Perhaps the lack of development of eyes causes embryos of those fish to mature more quickly and to hatch a few days earlier. This advantage makes blind fish hatch earlier than seeing fish, and the blind fish eat many of the seeing fish eggs. Repeat this over a few generations.
Blind fish 1, seeing fish 0.
Likely due to fact that white people are mixing with other ethnic people that are lactose intolerant. The majority of the developed world no longer marry within their social classes either, which can be another contributing factor caused by globalization.
It's a cute example, but seeing and hearing are sensory tools, and we need those to understand our environment. You picked the worst senses to get rid of. A primate has different problems to overcome than a fish.
Sense of smell could be a better example, I guess. If the human brain began to expand into the sinus, it wouldn't hurt humans because we don't really use smell for much. Visual and auditory senses are much more important.
If the brain were to expand into the sinus of a dog, or a bear, animals dependent on their smell, it would be a different story.
This is all shit-talking, but humans losing eyesight wouldn't make them smarter, I'm almost sure. I don't see how losing access to data from the universe (the EM spectrum) would make you understand the universe better/increase your IQ. IQ is all about shape analysis and patterns, and if you can't see things, you don't have a reference frame for identifying patterns.
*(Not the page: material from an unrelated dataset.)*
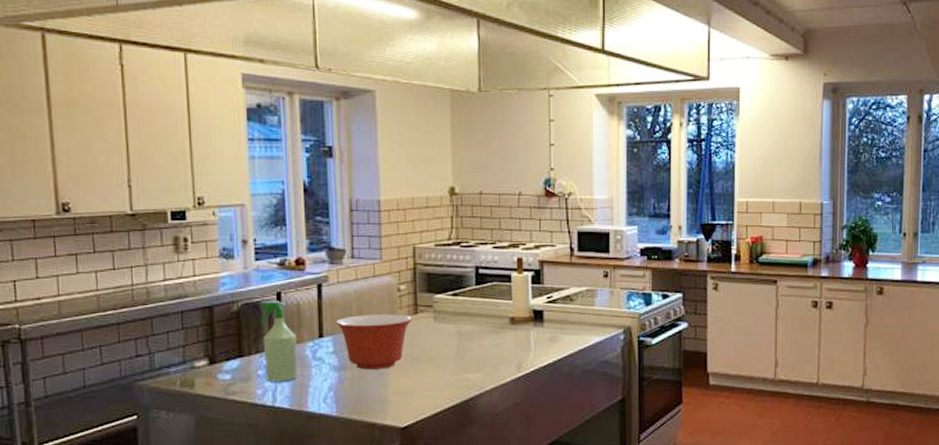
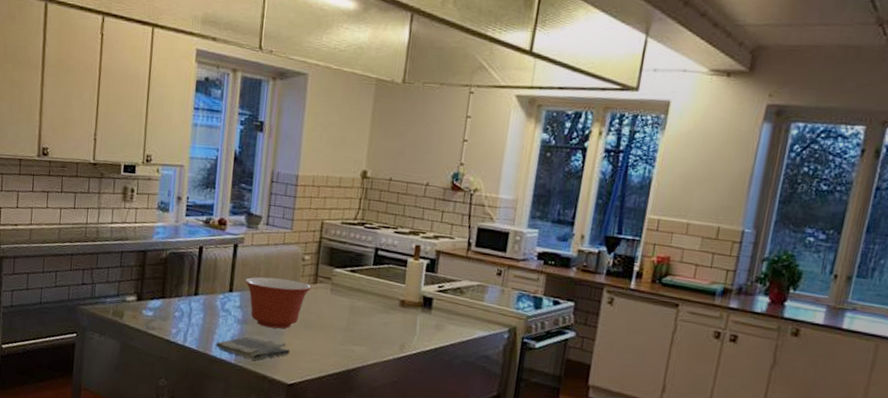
spray bottle: present [258,301,298,382] -> none [180,252,211,326]
dish towel: none [311,382,398,409] -> present [215,336,290,360]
>Perhaps the lack of development of eyes causes embryos of those fish to mature more quickly and to hatch a few days earlier
It doesn't, compared to the non-cave variants who have eyes.
White people are lactose *tolerant*, as opposed to other races. This coincides with having dairy in their diet. But lactose tolerance was never required for survival, because dairy didn't form most of anyone's diet. So how white people got this trait, considering we can rule out Lamarckism, is unexplained.
>if something dies, it was "meant" to die. If something lives, it was "meant" to live.
Which one am I fellas?
I think it's from some Brazilian TV show. I do not believe she does porn.